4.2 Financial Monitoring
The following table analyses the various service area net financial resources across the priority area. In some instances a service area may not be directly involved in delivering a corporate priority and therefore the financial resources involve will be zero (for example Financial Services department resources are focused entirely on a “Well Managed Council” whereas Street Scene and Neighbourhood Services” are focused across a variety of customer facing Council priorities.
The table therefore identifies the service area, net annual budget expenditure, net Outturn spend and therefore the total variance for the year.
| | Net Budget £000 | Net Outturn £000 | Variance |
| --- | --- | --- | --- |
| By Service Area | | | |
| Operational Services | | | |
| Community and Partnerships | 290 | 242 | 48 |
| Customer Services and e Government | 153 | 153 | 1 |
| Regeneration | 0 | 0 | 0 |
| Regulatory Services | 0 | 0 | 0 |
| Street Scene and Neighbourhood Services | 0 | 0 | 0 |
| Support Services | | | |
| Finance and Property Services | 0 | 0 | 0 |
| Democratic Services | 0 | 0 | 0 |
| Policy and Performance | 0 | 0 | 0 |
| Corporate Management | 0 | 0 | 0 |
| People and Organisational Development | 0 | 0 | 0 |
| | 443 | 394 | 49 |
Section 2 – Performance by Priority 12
---
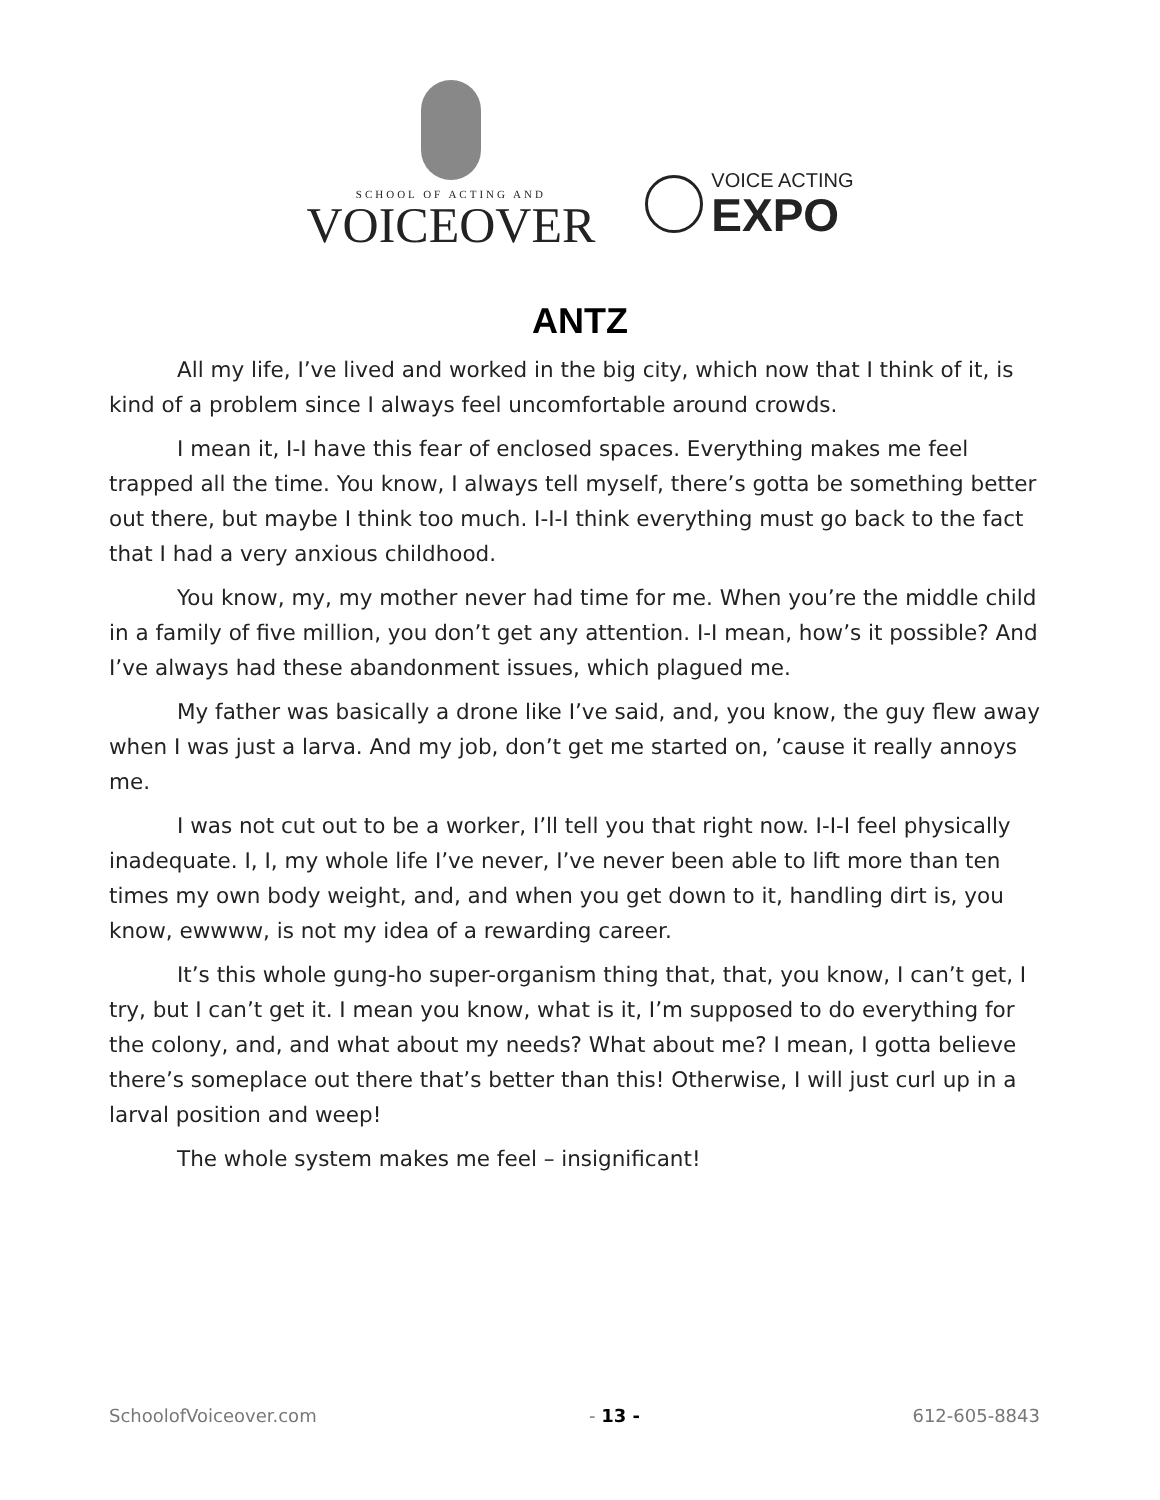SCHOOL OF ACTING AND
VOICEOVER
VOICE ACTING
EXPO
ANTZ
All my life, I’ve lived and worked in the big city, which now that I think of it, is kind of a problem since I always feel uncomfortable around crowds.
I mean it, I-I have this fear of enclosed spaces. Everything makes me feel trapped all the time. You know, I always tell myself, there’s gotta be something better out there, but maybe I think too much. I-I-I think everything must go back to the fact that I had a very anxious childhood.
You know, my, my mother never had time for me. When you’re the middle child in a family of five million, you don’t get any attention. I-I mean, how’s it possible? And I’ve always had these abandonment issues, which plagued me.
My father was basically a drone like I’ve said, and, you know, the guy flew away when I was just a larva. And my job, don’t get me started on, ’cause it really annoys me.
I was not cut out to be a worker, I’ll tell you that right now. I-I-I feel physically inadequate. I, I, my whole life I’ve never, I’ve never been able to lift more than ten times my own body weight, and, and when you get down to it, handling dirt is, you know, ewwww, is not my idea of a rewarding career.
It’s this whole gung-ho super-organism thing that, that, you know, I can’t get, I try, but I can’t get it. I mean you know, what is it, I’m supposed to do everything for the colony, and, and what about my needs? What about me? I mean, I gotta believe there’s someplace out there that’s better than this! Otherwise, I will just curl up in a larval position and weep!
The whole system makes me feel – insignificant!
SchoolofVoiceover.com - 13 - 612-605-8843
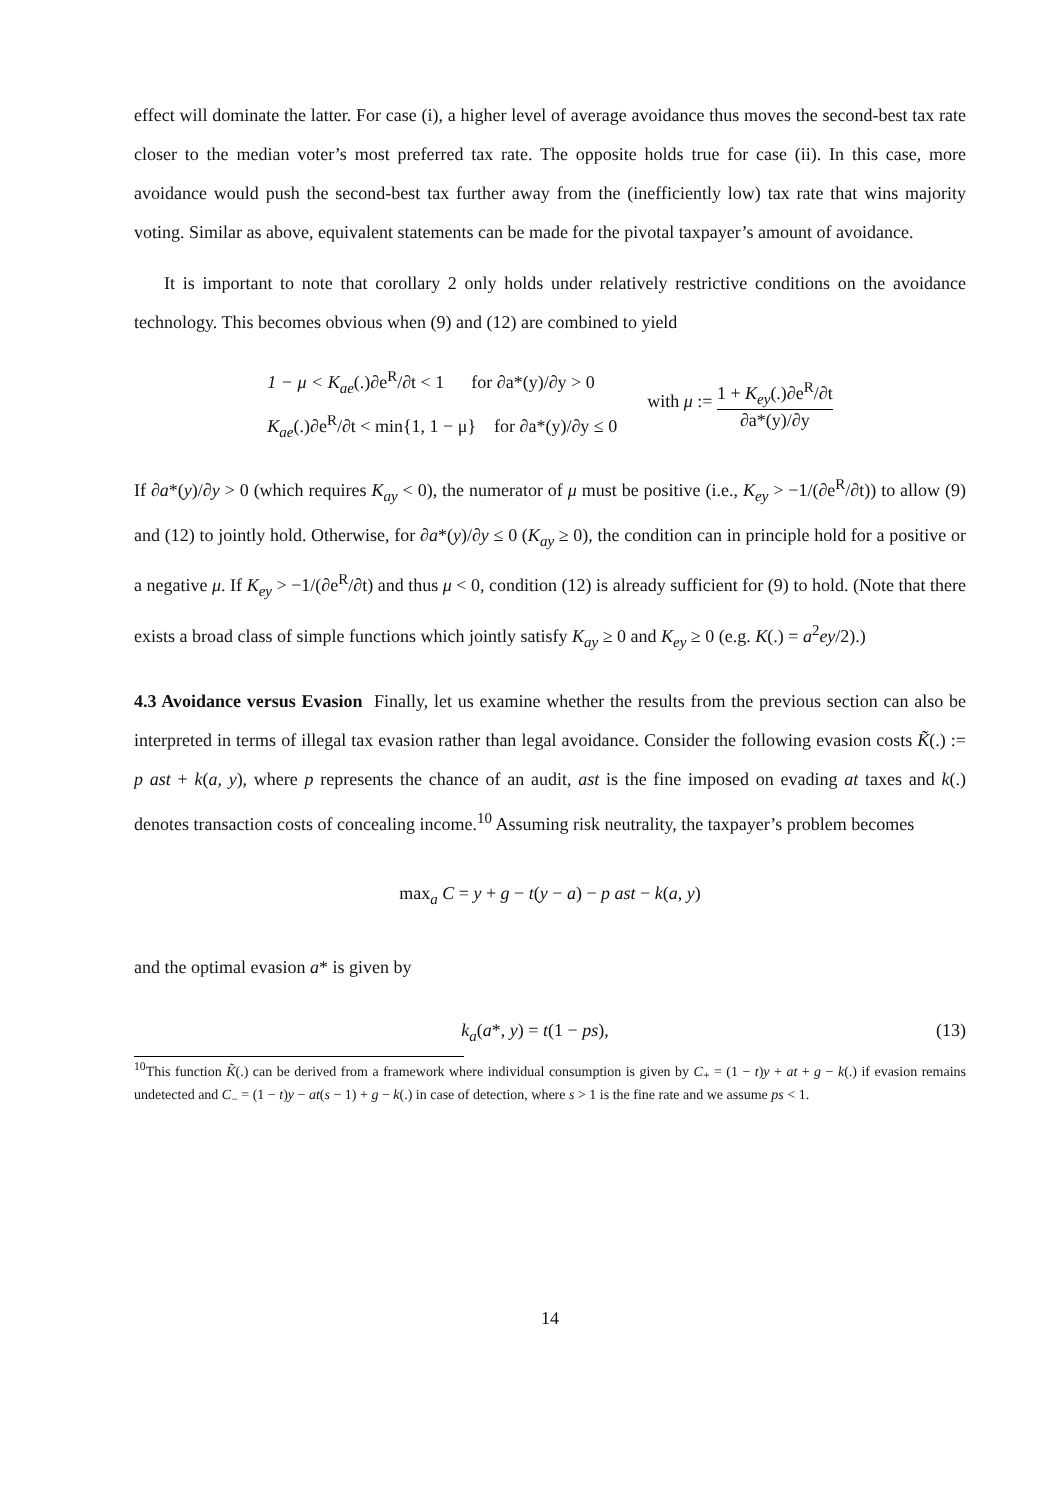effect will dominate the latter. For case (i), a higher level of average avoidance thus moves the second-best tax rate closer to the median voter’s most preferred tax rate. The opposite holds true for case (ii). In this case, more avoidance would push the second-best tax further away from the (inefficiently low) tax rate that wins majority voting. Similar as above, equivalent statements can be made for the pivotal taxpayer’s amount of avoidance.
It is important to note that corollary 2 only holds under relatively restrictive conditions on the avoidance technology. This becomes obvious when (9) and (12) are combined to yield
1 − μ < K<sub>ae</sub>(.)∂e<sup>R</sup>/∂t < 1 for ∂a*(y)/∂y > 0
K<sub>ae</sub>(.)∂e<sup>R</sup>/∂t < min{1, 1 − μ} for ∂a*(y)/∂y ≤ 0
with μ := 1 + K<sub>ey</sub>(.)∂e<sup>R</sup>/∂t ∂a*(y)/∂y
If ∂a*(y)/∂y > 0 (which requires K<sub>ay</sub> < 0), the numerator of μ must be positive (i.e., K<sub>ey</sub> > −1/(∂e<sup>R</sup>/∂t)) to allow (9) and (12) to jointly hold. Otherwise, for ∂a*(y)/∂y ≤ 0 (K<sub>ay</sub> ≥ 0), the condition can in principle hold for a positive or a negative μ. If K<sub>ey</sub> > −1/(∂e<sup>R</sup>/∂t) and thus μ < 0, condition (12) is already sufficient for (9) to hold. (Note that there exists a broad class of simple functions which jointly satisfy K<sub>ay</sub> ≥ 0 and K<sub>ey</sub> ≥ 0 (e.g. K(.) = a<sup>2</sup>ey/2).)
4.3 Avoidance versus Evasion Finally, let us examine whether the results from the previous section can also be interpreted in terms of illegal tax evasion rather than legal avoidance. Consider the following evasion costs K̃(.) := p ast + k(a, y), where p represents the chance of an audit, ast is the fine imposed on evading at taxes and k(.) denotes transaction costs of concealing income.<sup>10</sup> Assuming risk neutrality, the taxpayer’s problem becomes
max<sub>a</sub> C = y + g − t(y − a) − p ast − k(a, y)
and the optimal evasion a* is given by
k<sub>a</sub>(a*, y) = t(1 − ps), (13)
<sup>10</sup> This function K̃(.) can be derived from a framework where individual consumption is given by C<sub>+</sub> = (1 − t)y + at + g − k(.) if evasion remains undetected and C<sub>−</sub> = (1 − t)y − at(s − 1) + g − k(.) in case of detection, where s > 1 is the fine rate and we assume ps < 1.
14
...
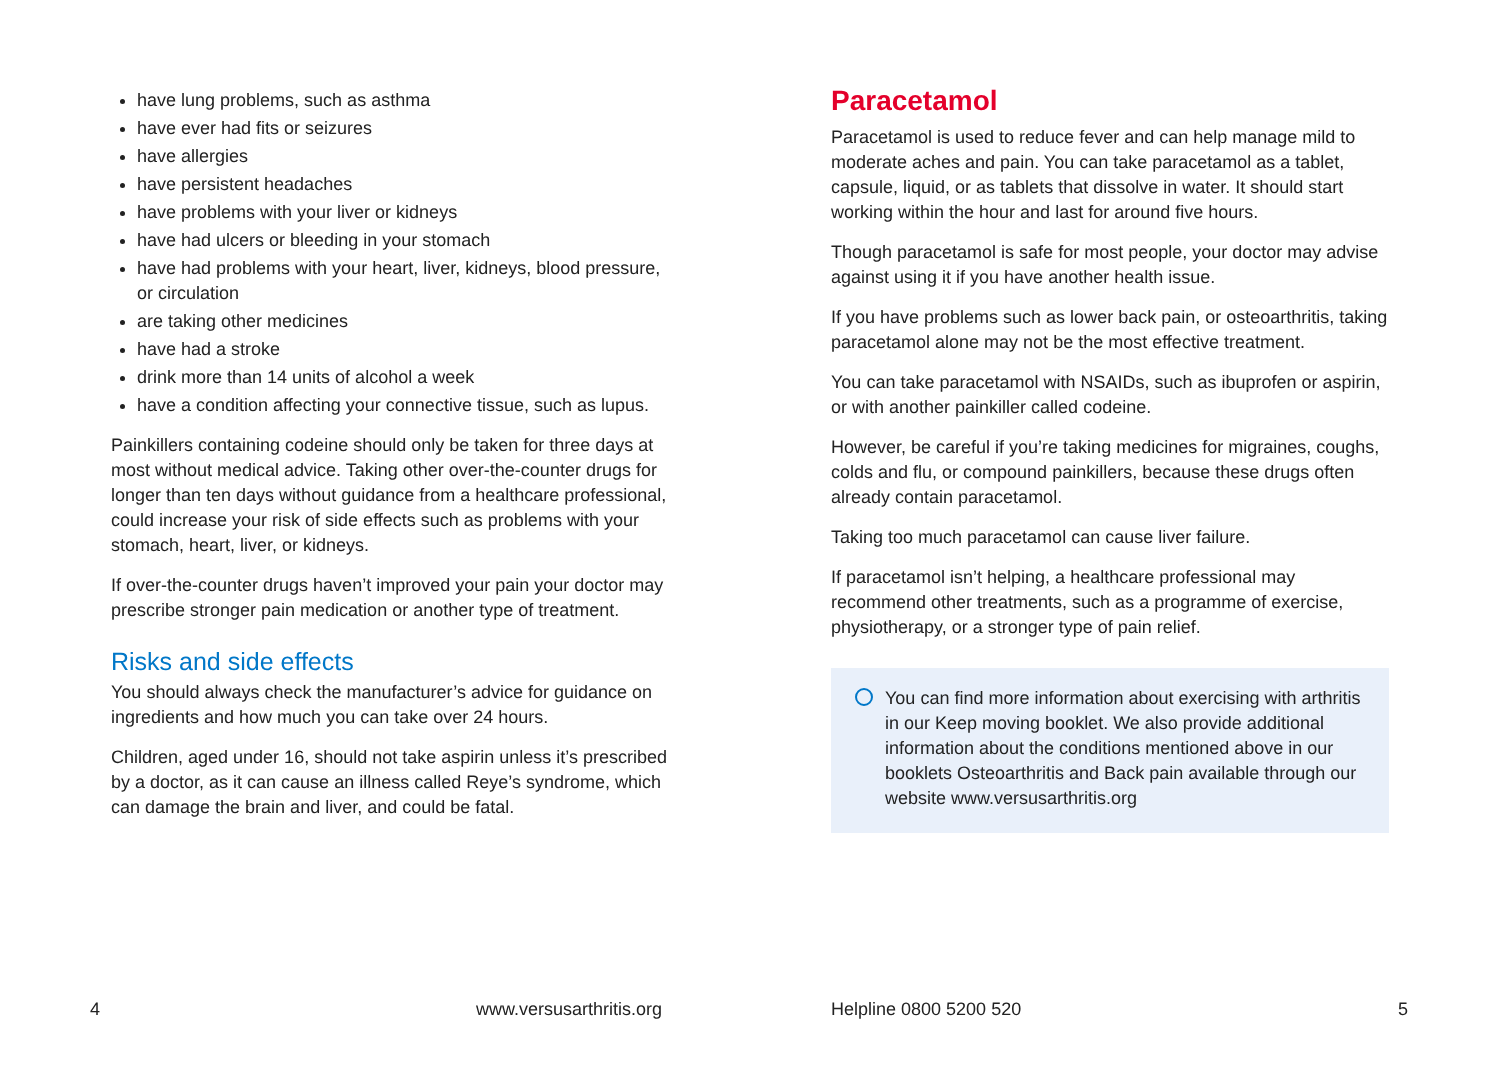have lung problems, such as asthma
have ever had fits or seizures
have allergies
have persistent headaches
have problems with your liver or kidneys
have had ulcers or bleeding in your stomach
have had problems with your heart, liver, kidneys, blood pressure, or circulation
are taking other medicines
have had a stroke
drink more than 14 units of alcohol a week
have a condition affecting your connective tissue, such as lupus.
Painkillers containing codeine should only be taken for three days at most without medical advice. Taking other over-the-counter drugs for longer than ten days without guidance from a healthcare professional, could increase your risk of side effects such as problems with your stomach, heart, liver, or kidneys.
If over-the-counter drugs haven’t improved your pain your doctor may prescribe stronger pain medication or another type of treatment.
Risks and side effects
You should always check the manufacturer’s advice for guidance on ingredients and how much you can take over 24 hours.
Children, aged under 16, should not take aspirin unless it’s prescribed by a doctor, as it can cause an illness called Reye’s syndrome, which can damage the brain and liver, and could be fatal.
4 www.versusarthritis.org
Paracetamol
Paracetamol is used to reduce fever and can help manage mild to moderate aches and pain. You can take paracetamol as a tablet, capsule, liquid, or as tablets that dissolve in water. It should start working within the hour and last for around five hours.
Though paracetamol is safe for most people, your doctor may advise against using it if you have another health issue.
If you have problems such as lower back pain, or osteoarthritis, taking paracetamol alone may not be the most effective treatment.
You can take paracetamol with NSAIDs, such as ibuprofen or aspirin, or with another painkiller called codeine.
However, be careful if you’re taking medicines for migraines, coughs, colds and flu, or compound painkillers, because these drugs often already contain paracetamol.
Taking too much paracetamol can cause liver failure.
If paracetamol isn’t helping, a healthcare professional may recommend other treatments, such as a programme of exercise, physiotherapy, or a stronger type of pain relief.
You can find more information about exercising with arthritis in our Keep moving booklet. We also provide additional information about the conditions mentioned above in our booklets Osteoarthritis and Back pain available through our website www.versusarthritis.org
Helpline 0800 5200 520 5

● **The task**
Check the entries above line by line and return each one containing the word "around".

● **Output for this task**
All my life, I’ve lived and worked in the big city, which now that I think of it, is kind of a problem since I always feel uncomfortable around crowds.
Paracetamol is used to reduce fever and can help manage mild to moderate aches and pain. You can take paracetamol as a tablet, capsule, liquid, or as tablets that dissolve in water. It should start working within the hour and last for around five hours.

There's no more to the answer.